EXCERPTED PASSAGE =>

____

ELECTROSTATICS BYU 35

1. Energy Analysis

The total electrostatic energy of a point charge $Q$ at the center of a conducting shell (inner radius $R$, thickness $t$) differs from its free-space energy because the electric field is zero within the conductor’s volume. This reduction in energy is:

$$ U_{reduction} = \int_{R}^{R+t} \frac{1}{2}\epsilon_0 E^2 d\tau \approx \frac{kQ^2}{2} \left( \frac{1}{R} – \frac{1}{R+t} \right) \approx \frac{kQ^2 t}{2R^2} $$

(Assuming $t \ll R$).

2. Calculating States

Initial State ($U_i$):

• Sphere 1 ($R=r$): Charge $q$. Reduction $\propto \frac{q^2}{r^2}$.
• Sphere 2 ($R=3r$): Charge $2q$. Reduction $\propto \frac{(2q)^2}{(3r)^2} = \frac{4q^2}{9r^2}$.

Final State ($U_f$):

• Sphere 1 ($R=r$): Charge $2q$. Reduction $\propto \frac{(2q)^2}{r^2} = \frac{4q^2}{r^2}$.
• Sphere 2 ($R=3r$): Charge $q$. Reduction $\propto \frac{q^2}{(3r)^2} = \frac{q^2}{9r^2}$.

____

Page-level text extractions
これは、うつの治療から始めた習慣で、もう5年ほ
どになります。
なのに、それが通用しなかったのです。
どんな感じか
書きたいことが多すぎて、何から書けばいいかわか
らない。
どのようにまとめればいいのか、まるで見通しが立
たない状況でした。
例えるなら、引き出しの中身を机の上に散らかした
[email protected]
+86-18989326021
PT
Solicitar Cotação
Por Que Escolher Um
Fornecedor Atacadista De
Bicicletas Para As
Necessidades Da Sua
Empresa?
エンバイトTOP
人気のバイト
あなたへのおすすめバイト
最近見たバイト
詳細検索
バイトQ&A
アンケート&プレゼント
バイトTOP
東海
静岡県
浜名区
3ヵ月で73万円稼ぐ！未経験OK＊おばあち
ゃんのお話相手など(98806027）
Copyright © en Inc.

____

TASK PROMPT => Please continue the electrostatics solution about point charges inside conducting shells, starting right after its final line.

RESPONSE AREA =>
3. Work Calculation

The “Base” energy (infinite self-energy of points) is constant. We only look at changes in the reduction term (binding energy). A larger reduction means lower total energy.

$$ W = U_f – U_i = (U_{red, i}) – (U_{red, f}) $$

(Since $U_{sys} = U_{base} – U_{red}$).

$$ \Delta U_{red} = \frac{kt}{2} \left[ \left( \frac{4q^2}{r^2} + \frac{q^2}{9r^2} \right) – \left( \frac{q^2}{r^2} + \frac{4q^2}{9r^2} \right) \right] $$ $$ \Delta U_{red} = \frac{ktq^2}{2r^2} \left[ 4 + \frac{1}{9} – 1 – \frac{4}{9} \right] = \frac{ktq^2}{2r^2} \left[ 3 – \frac{1}{3} \right] = \frac{ktq^2}{2r^2} \left( \frac{8}{3} \right) $$

The final state has a larger reduction (field eliminated in a region where it is stronger, i.e., near the smaller sphere). Thus, the final energy is lower. Work done is negative.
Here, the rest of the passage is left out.